» Assigned task
Nothing in the records may be dropped. Retype them all exactly.

» Materials provided
>>>>

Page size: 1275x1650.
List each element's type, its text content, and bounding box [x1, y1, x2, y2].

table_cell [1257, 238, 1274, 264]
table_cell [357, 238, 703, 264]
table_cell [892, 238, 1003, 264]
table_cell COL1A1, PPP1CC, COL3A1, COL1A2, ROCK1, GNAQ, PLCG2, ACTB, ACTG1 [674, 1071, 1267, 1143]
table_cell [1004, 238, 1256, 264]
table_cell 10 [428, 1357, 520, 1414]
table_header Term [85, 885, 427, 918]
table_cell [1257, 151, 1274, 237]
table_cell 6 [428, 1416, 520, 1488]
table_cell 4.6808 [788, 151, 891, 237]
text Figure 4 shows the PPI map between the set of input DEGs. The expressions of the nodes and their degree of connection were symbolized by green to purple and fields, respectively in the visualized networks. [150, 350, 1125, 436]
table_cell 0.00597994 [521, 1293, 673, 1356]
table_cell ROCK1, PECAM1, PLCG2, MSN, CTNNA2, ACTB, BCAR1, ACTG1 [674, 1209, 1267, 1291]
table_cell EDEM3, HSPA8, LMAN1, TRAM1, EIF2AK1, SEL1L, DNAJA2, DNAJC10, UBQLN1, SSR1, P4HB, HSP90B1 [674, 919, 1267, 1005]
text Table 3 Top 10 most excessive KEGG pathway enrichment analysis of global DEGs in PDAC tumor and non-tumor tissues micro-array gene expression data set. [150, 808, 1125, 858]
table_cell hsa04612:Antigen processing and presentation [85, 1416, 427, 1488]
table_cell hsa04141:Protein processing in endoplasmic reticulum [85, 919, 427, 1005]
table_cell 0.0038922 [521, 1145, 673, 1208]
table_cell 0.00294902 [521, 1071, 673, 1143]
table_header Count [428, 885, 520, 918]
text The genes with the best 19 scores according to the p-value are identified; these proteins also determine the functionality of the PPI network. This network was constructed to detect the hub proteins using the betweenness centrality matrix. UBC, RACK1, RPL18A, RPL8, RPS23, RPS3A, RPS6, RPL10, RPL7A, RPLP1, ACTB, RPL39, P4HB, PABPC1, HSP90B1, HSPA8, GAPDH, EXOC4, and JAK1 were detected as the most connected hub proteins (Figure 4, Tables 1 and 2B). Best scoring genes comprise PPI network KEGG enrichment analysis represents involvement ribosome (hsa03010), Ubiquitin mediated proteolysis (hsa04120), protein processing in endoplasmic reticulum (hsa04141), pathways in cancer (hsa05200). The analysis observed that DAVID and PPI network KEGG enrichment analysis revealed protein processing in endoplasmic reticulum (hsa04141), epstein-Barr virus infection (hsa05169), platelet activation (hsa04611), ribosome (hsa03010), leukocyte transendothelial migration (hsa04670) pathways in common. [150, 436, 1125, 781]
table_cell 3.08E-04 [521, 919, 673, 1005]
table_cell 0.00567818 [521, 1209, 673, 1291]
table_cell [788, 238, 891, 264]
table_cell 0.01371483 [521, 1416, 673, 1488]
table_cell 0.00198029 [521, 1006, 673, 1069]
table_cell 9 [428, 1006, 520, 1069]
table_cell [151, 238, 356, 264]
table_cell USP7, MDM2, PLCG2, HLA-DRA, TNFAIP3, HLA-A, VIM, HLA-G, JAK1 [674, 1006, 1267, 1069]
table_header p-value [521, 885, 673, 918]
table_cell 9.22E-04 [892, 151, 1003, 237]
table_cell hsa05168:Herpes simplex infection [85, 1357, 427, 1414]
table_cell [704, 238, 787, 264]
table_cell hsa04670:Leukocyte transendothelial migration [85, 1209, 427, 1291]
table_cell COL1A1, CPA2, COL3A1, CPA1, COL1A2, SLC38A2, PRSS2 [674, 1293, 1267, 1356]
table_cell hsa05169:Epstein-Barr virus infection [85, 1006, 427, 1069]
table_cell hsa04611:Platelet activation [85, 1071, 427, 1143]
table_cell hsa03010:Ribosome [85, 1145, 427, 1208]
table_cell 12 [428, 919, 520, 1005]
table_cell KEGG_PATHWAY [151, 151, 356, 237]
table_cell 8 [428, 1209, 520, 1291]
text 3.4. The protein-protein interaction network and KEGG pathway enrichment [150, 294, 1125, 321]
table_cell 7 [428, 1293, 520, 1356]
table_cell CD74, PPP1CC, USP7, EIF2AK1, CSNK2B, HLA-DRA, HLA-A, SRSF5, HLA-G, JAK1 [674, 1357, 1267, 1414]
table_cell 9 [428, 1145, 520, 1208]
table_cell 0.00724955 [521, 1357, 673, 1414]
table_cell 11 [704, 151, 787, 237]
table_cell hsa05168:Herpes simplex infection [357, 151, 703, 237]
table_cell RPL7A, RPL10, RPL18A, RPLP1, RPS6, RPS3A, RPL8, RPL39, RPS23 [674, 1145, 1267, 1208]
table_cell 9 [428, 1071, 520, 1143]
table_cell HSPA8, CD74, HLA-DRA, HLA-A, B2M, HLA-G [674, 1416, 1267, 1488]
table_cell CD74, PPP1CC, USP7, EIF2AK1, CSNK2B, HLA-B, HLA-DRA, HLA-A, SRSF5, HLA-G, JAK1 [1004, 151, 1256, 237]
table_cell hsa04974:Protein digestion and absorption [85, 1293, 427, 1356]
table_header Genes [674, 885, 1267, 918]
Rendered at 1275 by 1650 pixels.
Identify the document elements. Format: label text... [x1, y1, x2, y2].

<<<<

» Output below
Page size: 1275x1650.
List each element's type, its text content, and bounding box [x1, y1, x2, y2].

table_cell [1257, 238, 1274, 264]
table_cell [357, 238, 703, 264]
table_cell [892, 238, 1003, 264]
table_cell COL1A1, PPP1CC, COL3A1, COL1A2, ROCK1, GNAQ, PLCG2, ACTB, ACTG1 [674, 1071, 1267, 1143]
table_cell [1004, 238, 1256, 264]
table_cell 10 [428, 1357, 520, 1414]
table_header Term [85, 885, 427, 918]
table_cell [1257, 151, 1274, 237]
table_cell 6 [428, 1416, 520, 1488]
table_cell 4.6808 [788, 151, 891, 237]
text Figure 4 shows the PPI map between the set of input DEGs. The expressions of the nodes and their degree of connection were symbolized by green to purple and fields, respectively in the visualized networks. [150, 350, 1125, 436]
table_cell 0.00597994 [521, 1293, 673, 1356]
table_cell ROCK1, PECAM1, PLCG2, MSN, CTNNA2, ACTB, BCAR1, ACTG1 [674, 1209, 1267, 1291]
table_cell EDEM3, HSPA8, LMAN1, TRAM1, EIF2AK1, SEL1L, DNAJA2, DNAJC10, UBQLN1, SSR1, P4HB, HSP90B1 [674, 919, 1267, 1005]
text Table 3 Top 10 most excessive KEGG pathway enrichment analysis of global DEGs in PDAC tumor and non-tumor tissues micro-array gene expression data set. [150, 808, 1125, 858]
table_cell hsa04612:Antigen processing and presentation [85, 1416, 427, 1488]
table_cell hsa04141:Protein processing in endoplasmic reticulum [85, 919, 427, 1005]
table_cell 0.0038922 [521, 1145, 673, 1208]
table_cell 0.00294902 [521, 1071, 673, 1143]
table_header Count [428, 885, 520, 918]
text The genes with the best 19 scores according to the p-value are identified; these proteins also determine the functionality of the PPI network. This network was constructed to detect the hub proteins using the betweenness centrality matrix. UBC, RACK1, RPL18A, RPL8, RPS23, RPS3A, RPS6, RPL10, RPL7A, RPLP1, ACTB, RPL39, P4HB, PABPC1, HSP90B1, HSPA8, GAPDH, EXOC4, and JAK1 were detected as the most connected hub proteins (Figure 4, Tables 1 and 2B). Best scoring genes comprise PPI network KEGG enrichment analysis represents involvement ribosome (hsa03010), Ubiquitin mediated proteolysis (hsa04120), protein processing in endoplasmic reticulum (hsa04141), pathways in cancer (hsa05200). The analysis observed that DAVID and PPI network KEGG enrichment analysis revealed protein processing in endoplasmic reticulum (hsa04141), epstein-Barr virus infection (hsa05169), platelet activation (hsa04611), ribosome (hsa03010), leukocyte transendothelial migration (hsa04670) pathways in common. [150, 436, 1125, 781]
table_cell 3.08E-04 [521, 919, 673, 1005]
table_cell 0.00567818 [521, 1209, 673, 1291]
table_cell [788, 238, 891, 264]
table_cell 0.01371483 [521, 1416, 673, 1488]
table_cell 0.00198029 [521, 1006, 673, 1069]
table_cell 9 [428, 1006, 520, 1069]
table_cell [151, 238, 356, 264]
table_cell USP7, MDM2, PLCG2, HLA-DRA, TNFAIP3, HLA-A, VIM, HLA-G, JAK1 [674, 1006, 1267, 1069]
table_header p-value [521, 885, 673, 918]
table_cell 9.22E-04 [892, 151, 1003, 237]
table_cell hsa05168:Herpes simplex infection [85, 1357, 427, 1414]
table_cell [704, 238, 787, 264]
table_cell hsa04670:Leukocyte transendothelial migration [85, 1209, 427, 1291]
table_cell COL1A1, CPA2, COL3A1, CPA1, COL1A2, SLC38A2, PRSS2 [674, 1293, 1267, 1356]
table_cell hsa05169:Epstein-Barr virus infection [85, 1006, 427, 1069]
table_cell hsa04611:Platelet activation [85, 1071, 427, 1143]
table_cell hsa03010:Ribosome [85, 1145, 427, 1208]
table_cell 12 [428, 919, 520, 1005]
table_cell KEGG_PATHWAY [151, 151, 356, 237]
table_cell 8 [428, 1209, 520, 1291]
text 3.4. The protein-protein interaction network and KEGG pathway enrichment [150, 294, 1125, 321]
table_cell 7 [428, 1293, 520, 1356]
table_cell CD74, PPP1CC, USP7, EIF2AK1, CSNK2B, HLA-DRA, HLA-A, SRSF5, HLA-G, JAK1 [674, 1357, 1267, 1414]
table_cell 9 [428, 1145, 520, 1208]
table_cell 0.00724955 [521, 1357, 673, 1414]
table_cell 11 [704, 151, 787, 237]
table_cell hsa05168:Herpes simplex infection [357, 151, 703, 237]
table_cell RPL7A, RPL10, RPL18A, RPLP1, RPS6, RPS3A, RPL8, RPL39, RPS23 [674, 1145, 1267, 1208]
table_cell 9 [428, 1071, 520, 1143]
table_cell HSPA8, CD74, HLA-DRA, HLA-A, B2M, HLA-G [674, 1416, 1267, 1488]
table_cell CD74, PPP1CC, USP7, EIF2AK1, CSNK2B, HLA-B, HLA-DRA, HLA-A, SRSF5, HLA-G, JAK1 [1004, 151, 1256, 237]
table_cell hsa04974:Protein digestion and absorption [85, 1293, 427, 1356]
table_header Genes [674, 885, 1267, 918]
Rendered at 1275 by 1650 pixels.
Identify the document elements. Format: label text... [x1, y1, x2, y2].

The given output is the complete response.